Nach einem Jahr Pause: Kletter-Star Schubert zeigt seinem Zeigefinger den Mittelfinger

Jakob Schubert ist grundsätzlich kein ängstlicher Mensch. Wie denn auch. Der Mann hängt am liebsten kopfüber in der Steilwand und klettert die wildesten Routen. Bis heute ist der Innsbrucker der einzige Kletterer der Welt, der am Fels sowohl einen Boulder als auch eine Route im derzeit schwierigsten Grad gemeistert hat.
Es muss also schon etwas Extremes eintreten, dass jemand wie Jakob Schubert offen sagt: „Ich habe Schiss. Ich habe Schiss, dass ich es nicht mehr loswerde.“
Kleine Kapsel, großer Schmerz
Es ist eine läppische, aber umso lästigere Kapsel, die dem zweifachen Olympiamedaillengewinner so zusetzt.
Die meisten Sportler würden so eine Verletzung als Lappalie oder Wehwehchen abtun, aber für einen Kletterer bricht die Welt zusammen, wenn die Kapsel am rechten Zeigefinger beleidigt ist. Denn die Finger sind das wichtigste Werkzeug eines Kletterers, und ohne seinen Zeigefinger sind Jakob Schubert die Hände gebunden.

Seit Jänner schlägt sich der 34-Jährige damit herum. Jakob Schubert stand zwar immer im Training und kletterte so gut es ging mit neun Fingern, aber an Wettkämpfe war in dieser Zeit nicht zu denken. Bis heute sind die Olympischen Spiele der letzte internationale Auftritt des sechsfachen Weltmeisters. Das war im August 2024.
Mehr als ein Jahr später wagt sich Schubert am Wochenende wieder in die Steilwand. Der Weltcup in Koper (Slowenien) ist für den Routinier der erste und zugleich auch einzige Härtetest vor der WM Ende des Monats in Seoul, bei der er Titelverteidiger ist.

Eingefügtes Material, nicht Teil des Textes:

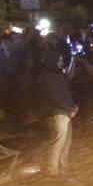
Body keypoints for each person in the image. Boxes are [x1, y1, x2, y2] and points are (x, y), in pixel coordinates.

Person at [37, 47, 78, 177]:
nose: (61, 63)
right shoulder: (47, 78)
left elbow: (67, 83)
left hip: (65, 113)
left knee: (66, 143)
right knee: (57, 143)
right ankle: (52, 170)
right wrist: (70, 107)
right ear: (52, 61)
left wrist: (73, 60)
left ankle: (62, 168)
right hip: (57, 114)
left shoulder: (57, 75)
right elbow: (55, 97)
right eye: (59, 61)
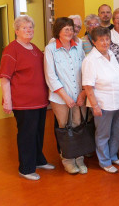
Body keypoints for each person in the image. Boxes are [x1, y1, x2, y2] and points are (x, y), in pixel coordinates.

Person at [0, 15, 54, 181]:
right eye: (24, 28)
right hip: (23, 103)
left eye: (31, 27)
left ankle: (38, 160)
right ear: (17, 31)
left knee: (38, 132)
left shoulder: (34, 48)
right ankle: (26, 168)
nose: (29, 30)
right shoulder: (11, 49)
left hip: (39, 101)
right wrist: (7, 100)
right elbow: (5, 78)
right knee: (27, 134)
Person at [44, 17, 87, 175]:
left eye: (71, 28)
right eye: (66, 29)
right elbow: (51, 76)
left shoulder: (79, 46)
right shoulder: (50, 49)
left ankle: (79, 158)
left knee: (78, 126)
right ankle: (68, 159)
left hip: (79, 96)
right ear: (58, 31)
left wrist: (83, 92)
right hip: (60, 98)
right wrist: (66, 97)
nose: (70, 31)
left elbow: (85, 71)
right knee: (65, 128)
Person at [82, 26, 119, 173]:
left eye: (107, 39)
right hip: (103, 104)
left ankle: (113, 155)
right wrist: (95, 106)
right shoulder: (90, 60)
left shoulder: (111, 55)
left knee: (117, 131)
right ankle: (104, 161)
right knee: (103, 134)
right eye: (101, 40)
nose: (105, 42)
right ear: (94, 42)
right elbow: (88, 86)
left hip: (118, 102)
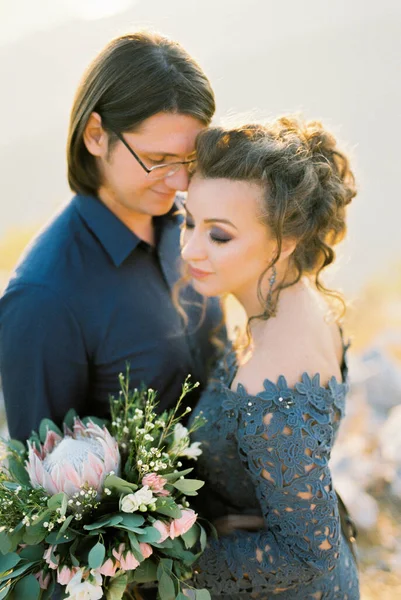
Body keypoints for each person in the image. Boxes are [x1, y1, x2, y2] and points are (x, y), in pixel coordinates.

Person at [0, 31, 222, 442]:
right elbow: (43, 493)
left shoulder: (192, 227)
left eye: (190, 159)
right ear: (95, 135)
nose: (179, 180)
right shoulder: (43, 297)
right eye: (158, 160)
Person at [182, 117, 360, 599]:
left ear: (283, 242)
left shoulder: (271, 377)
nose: (190, 248)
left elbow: (307, 553)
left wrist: (170, 559)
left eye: (219, 236)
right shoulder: (299, 299)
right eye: (188, 220)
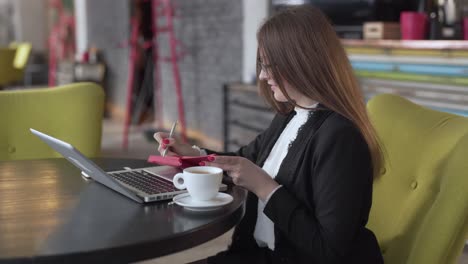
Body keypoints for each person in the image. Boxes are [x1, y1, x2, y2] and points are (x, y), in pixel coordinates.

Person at [154, 5, 383, 264]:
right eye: (262, 65)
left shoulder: (340, 139)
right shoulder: (291, 115)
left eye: (269, 65)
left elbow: (328, 250)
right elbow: (245, 160)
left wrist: (266, 188)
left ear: (302, 64)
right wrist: (194, 155)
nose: (262, 75)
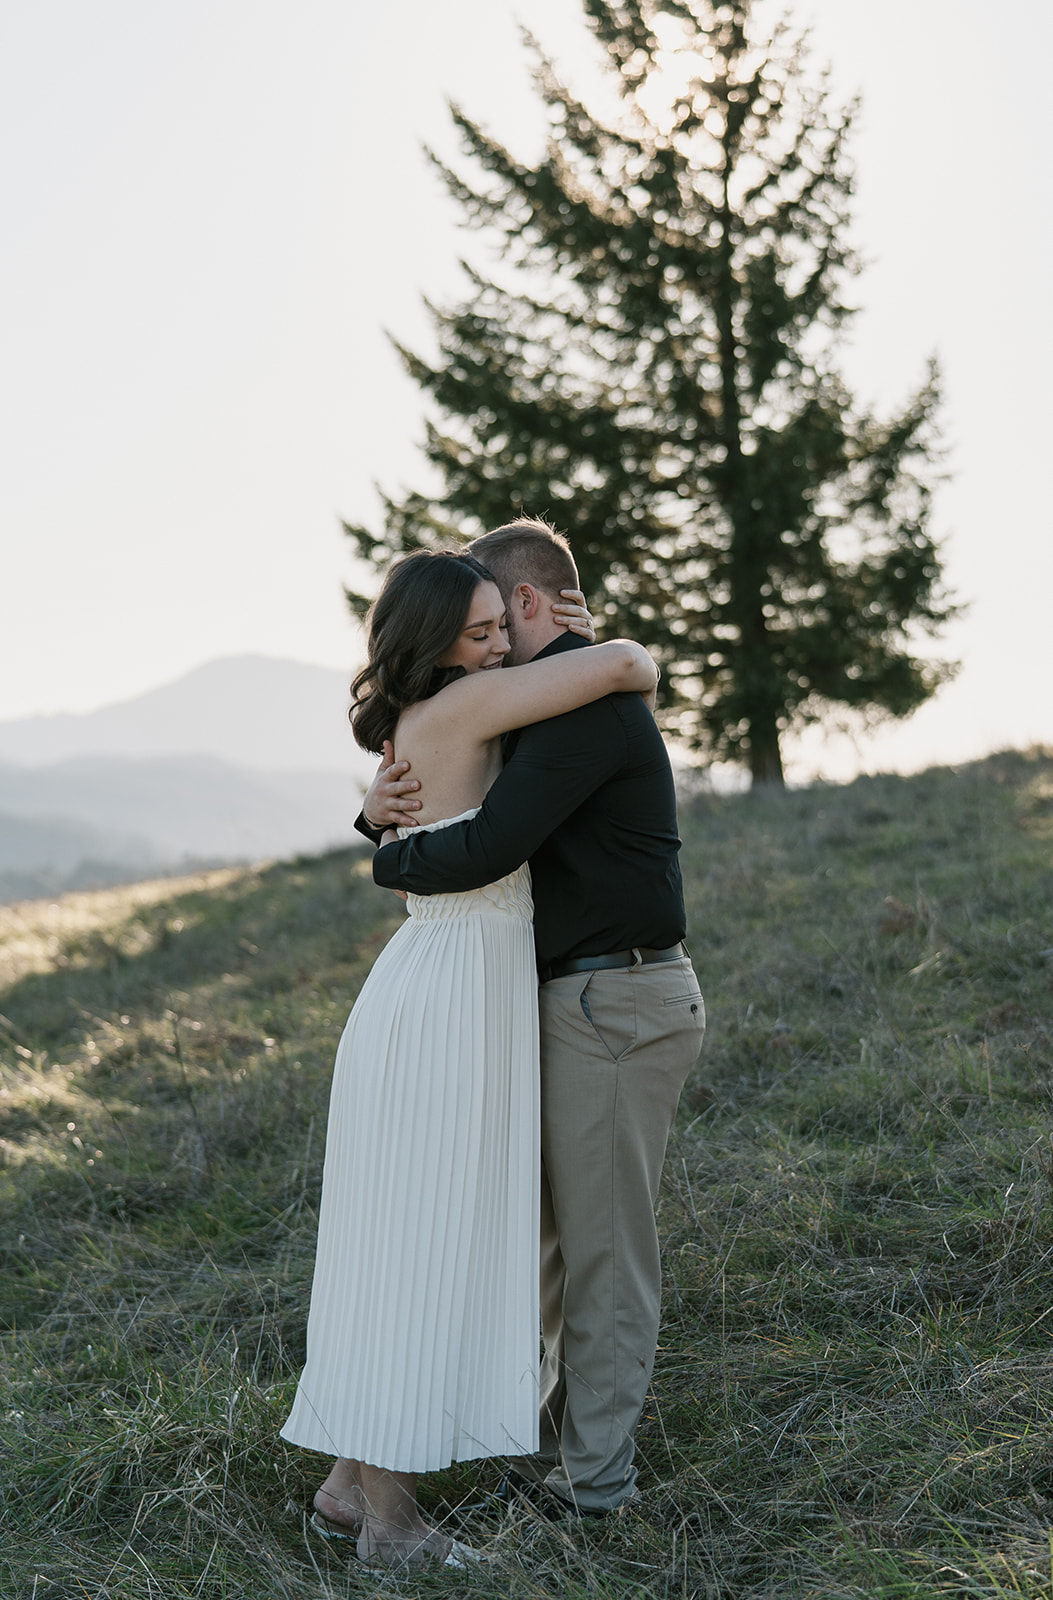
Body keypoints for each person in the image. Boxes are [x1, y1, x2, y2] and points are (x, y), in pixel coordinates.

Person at [280, 547, 657, 1570]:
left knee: (403, 1241)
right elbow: (629, 670)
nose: (500, 647)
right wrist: (595, 635)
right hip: (445, 998)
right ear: (437, 641)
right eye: (483, 631)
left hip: (445, 984)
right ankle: (395, 1529)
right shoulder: (464, 709)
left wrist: (552, 630)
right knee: (417, 1251)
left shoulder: (447, 711)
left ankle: (347, 1487)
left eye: (505, 626)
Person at [360, 517, 706, 1518]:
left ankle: (596, 1487)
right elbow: (453, 786)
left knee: (604, 1251)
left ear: (528, 602)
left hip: (618, 997)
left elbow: (486, 842)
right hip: (571, 998)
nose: (489, 649)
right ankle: (551, 1437)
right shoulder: (541, 702)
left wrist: (384, 855)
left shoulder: (585, 707)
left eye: (490, 619)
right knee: (547, 1243)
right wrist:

Hinter dem Tiroler liegen Monate voller Aufs und Abs, mit Schmerzen und Zweifeln und der langwierigen Suche nach der richtigen Behandlungsmethode für seine sensible Kapsel im rechten Zeigefinger.
Schmerzen als Begleiter
„Wenn man immer mit Schmerzen an der Wand ist, dann macht das Klettern lange nicht mehr so viel Spaß“, erzählt der Innsbrucker.
In den letzten Wochen ging es aber rapide bergauf mit Schubert, und die Sorgen wichen mehr und mehr der Zuversicht. Als er erstmals wieder ohne gröbere Beschwerden durch die Wand kletterte, geriet der 34-Jährige regelrecht in Ekstase.
„Ich hatte fast schon vergessen, wie geil Klettern sein kann. Ich muss mich dann einbremsen, dass ich nicht zu übermotiviert bin und zu viel mache.“

Mehr Rücksicht
Das ist auch eine kleine Lehre, die Jakob Schubert aus seiner ersten großen Verletzung zieht. Er will öfter auf seinen Körper hören. „Auch ohne Verletzung wäre es für mich manchmal ein bisschen schlauer, weniger zu trainieren. Ich bin halt so veranlagt, eher zu viel als zu wenig zu tun, und der Typ, der immer voll reinbuggelt.“
Dieser Eifer und Ehrgeiz haben Jakob Schubert zu dem gemacht, der er heute ist: der beste Kletterer der Geschichte mit sechs WM-Goldmedaillen.
Dass der Österreicher mit seinen bald 35 Jahren die aufstrebende junge Konkurrenz noch immer im Griff hat, verdankt er neben der Erfahrung sicher auch seiner Fitness. Jakob Schubert gilt als einer der härtesten Trainierer im Feld.
„Ich bin jetzt vorsichtiger. Die Verletzung erinnert mich daran, dass ich piano tun muss“, sagt Schubert im KURIER-Gespräch. „Ich kann vielleicht nicht so viel trainieren, wie ich will. Aber keine Angst: Ich mache immer noch genug.“
Das Wichtigste ist ohnehin, dass Jakob Schubert wieder Vertrauen in seinen rechten Zeigefinger gefunden hat. Den Rest macht er zwar nicht mit links, aber sein Erfahrungsschatz ist so groß, dass mit ihm im Weltcup und bei der WM zu rechnen sein wird. „Ich habe das Gefühl, dass ich schon wieder sehr gut drauf und konkurrenzfähig bin.“
Wie meinte er doch gleich? „Es sieht gut aus, dass ich bei der WM etwas reißen kann.“
Und das klingt jetzt nicht mehr ängstlich, sondern: selbstbewusst.